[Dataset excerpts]
########

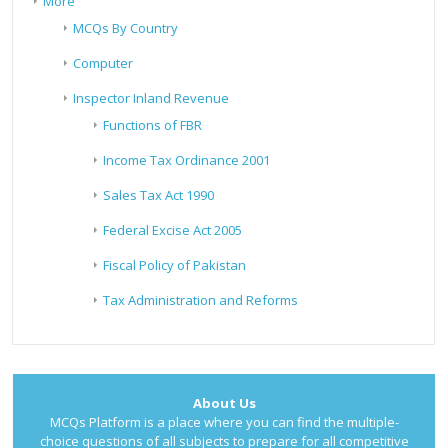
More
MCQs By Country
Computer
Inspector Inland Revenue
Functions of FBR
Income Tax Ordinance 2001
Sales Tax Act 1990
Federal Excise Act 2005
Fiscal Policy of Pakistan
Tax Administration and Reforms
About Us
MCQs Platform is a place where you can find the multiple-
choice questions of all subjects to prepare for all competitive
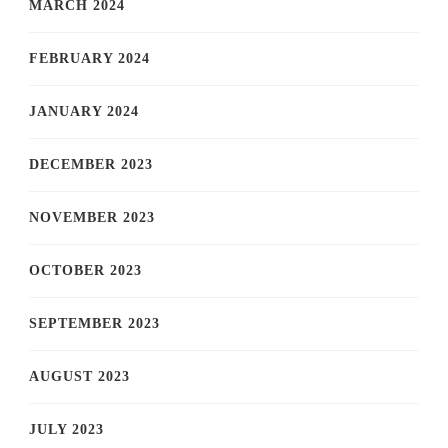
MARCH 2024
FEBRUARY 2024
JANUARY 2024
DECEMBER 2023
NOVEMBER 2023
OCTOBER 2023
SEPTEMBER 2023
AUGUST 2023
JULY 2023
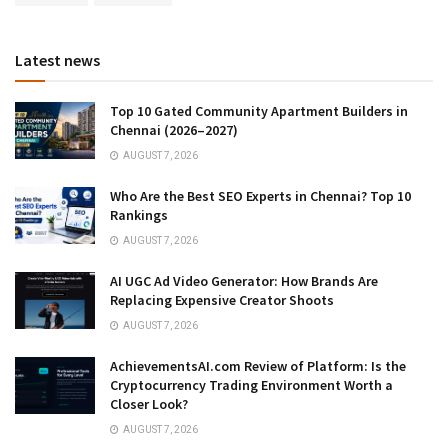
Latest news
Top 10 Gated Community Apartment Builders in
Chennai (2026–2027)
AUGUST 7, 2026
Who Are the Best SEO Experts in Chennai? Top 10
Rankings
AUGUST 7, 2026
AI UGC Ad Video Generator: How Brands Are
Replacing Expensive Creator Shoots
AUGUST 7, 2026
AchievementsAI.com Review of Platform: Is the
Cryptocurrency Trading Environment Worth a
Closer Look?
AUGUST 7, 2026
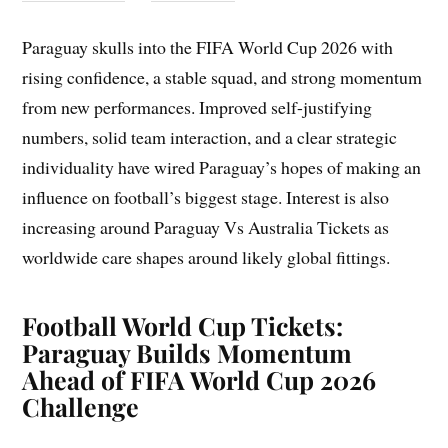
Paraguay skulls into the FIFA World Cup 2026 with
rising confidence, a stable squad, and strong momentum
from new performances. Improved self-justifying
numbers, solid team interaction, and a clear strategic
individuality have wired Paraguay’s hopes of making an
influence on football’s biggest stage. Interest is also
increasing around Paraguay Vs Australia Tickets as
worldwide care shapes around likely global fittings.
Football World Cup Tickets:
Paraguay Builds Momentum
Ahead of FIFA World Cup 2026
Challenge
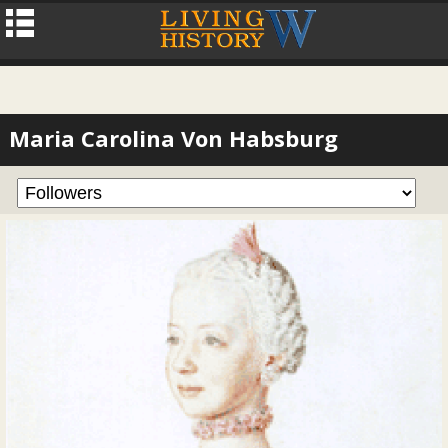
Maria Carolina Von Habsburg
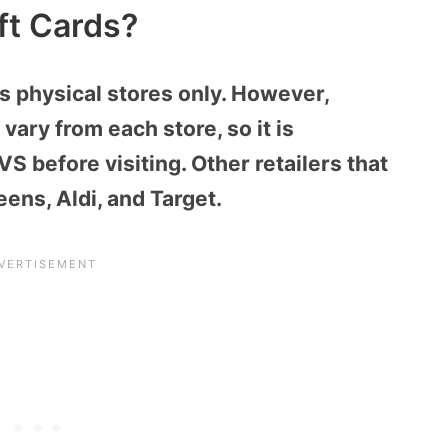
ft Cards?
ts physical stores only. However,
 vary from each store, so it is
S before visiting. Other retailers that
eens, Aldi, and Target.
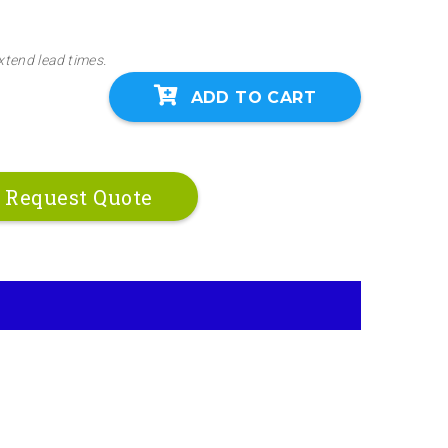
xtend lead times.
ADD TO CART
Request Quote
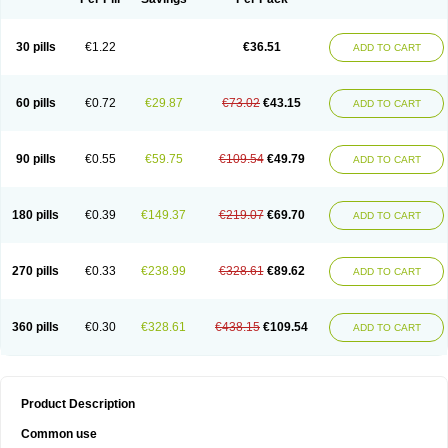
30 pills
€1.22
€36.51
ADD TO CART
60 pills
€0.72
€29.87
€73.02
€43.15
ADD TO CART
90 pills
€0.55
€59.75
€109.54
€49.79
ADD TO CART
180 pills
€0.39
€149.37
€219.07
€69.70
ADD TO CART
270 pills
€0.33
€238.99
€328.61
€89.62
ADD TO CART
360 pills
€0.30
€328.61
€438.15
€109.54
ADD TO CART
Product Description
Common use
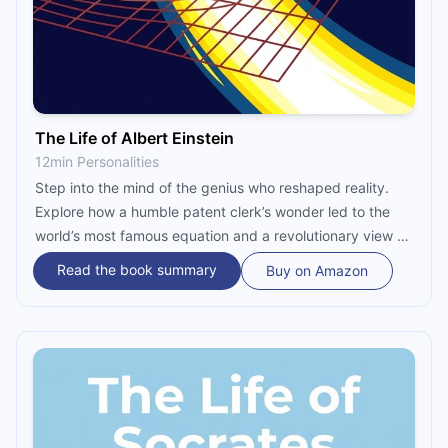
The Life of Albert Einstein
12min Personalities
Step into the mind of the genius who reshaped reality.
Explore how a humble patent clerk’s wonder led to the
world’s most famous equation and a revolutionary view of
spacetime. Discover the human side of Einstein—the
Read the book summary
Buy on Amazon
rebel, the activist, and the thinker who forever changed
our universe.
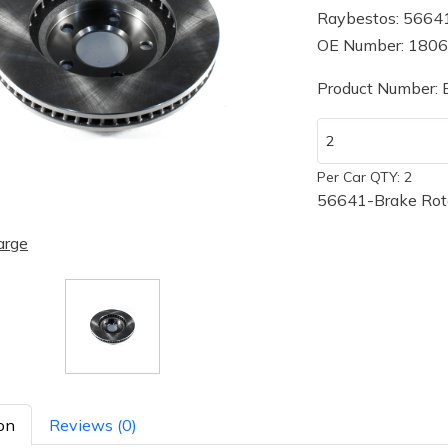
Raybestos: 5664
OE Number: 180
Product Number:
Per Car QTY: 2
56641-Brake Rot
arge
on
Reviews (0)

########

TASK PROMPT: Reproduce every line of the records above word for word, omitting the pictures.

ANSWER FOR THE TASK:
More
MCQs By Country
Computer
Inspector Inland Revenue
Functions of FBR
Income Tax Ordinance 2001
Sales Tax Act 1990
Federal Excise Act 2005
Fiscal Policy of Pakistan
Tax Administration and Reforms
About Us
MCQs Platform is a place where you can find the multiple-
choice questions of all subjects to prepare for all competitive
MARCH 2024
FEBRUARY 2024
JANUARY 2024
DECEMBER 2023
NOVEMBER 2023
OCTOBER 2023
SEPTEMBER 2023
AUGUST 2023
JULY 2023
Latest news
Top 10 Gated Community Apartment Builders in
Chennai (2026–2027)
AUGUST 7, 2026
Who Are the Best SEO Experts in Chennai? Top 10
Rankings
AUGUST 7, 2026
AI UGC Ad Video Generator: How Brands Are
Replacing Expensive Creator Shoots
AUGUST 7, 2026
AchievementsAI.com Review of Platform: Is the
Cryptocurrency Trading Environment Worth a
Closer Look?
AUGUST 7, 2026
Paraguay skulls into the FIFA World Cup 2026 with
rising confidence, a stable squad, and strong momentum
from new performances. Improved self-justifying
numbers, solid team interaction, and a clear strategic
individuality have wired Paraguay’s hopes of making an
influence on football’s biggest stage. Interest is also
increasing around Paraguay Vs Australia Tickets as
worldwide care shapes around likely global fittings.
Football World Cup Tickets:
Paraguay Builds Momentum
Ahead of FIFA World Cup 2026
Challenge
Maria Carolina Von Habsburg
ft Cards?
ts physical stores only. However,
 vary from each store, so it is
S before visiting. Other retailers that
eens, Aldi, and Target.
xtend lead times.
ADD TO CART
Request Quote
30 pills
€1.22
€36.51
ADD TO CART
60 pills
€0.72
€29.87
€73.02
€43.15
ADD TO CART
90 pills
€0.55
€59.75
€109.54
€49.79
ADD TO CART
180 pills
€0.39
€149.37
€219.07
€69.70
ADD TO CART
270 pills
€0.33
€238.99
€328.61
€89.62
ADD TO CART
360 pills
€0.30
€328.61
€438.15
€109.54
ADD TO CART
Product Description
Common use
The Life of Albert Einstein
12min Personalities
Step into the mind of the genius who reshaped reality.
Explore how a humble patent clerk’s wonder led to the
world’s most famous equation and a revolutionary view of
spacetime. Discover the human side of Einstein—the
Read the book summary
Buy on Amazon
rebel, the activist, and the thinker who forever changed
our universe.
Raybestos: 5664
OE Number: 180
Product Number:
Per Car QTY: 2
56641-Brake Rot
arge
on
Reviews (0)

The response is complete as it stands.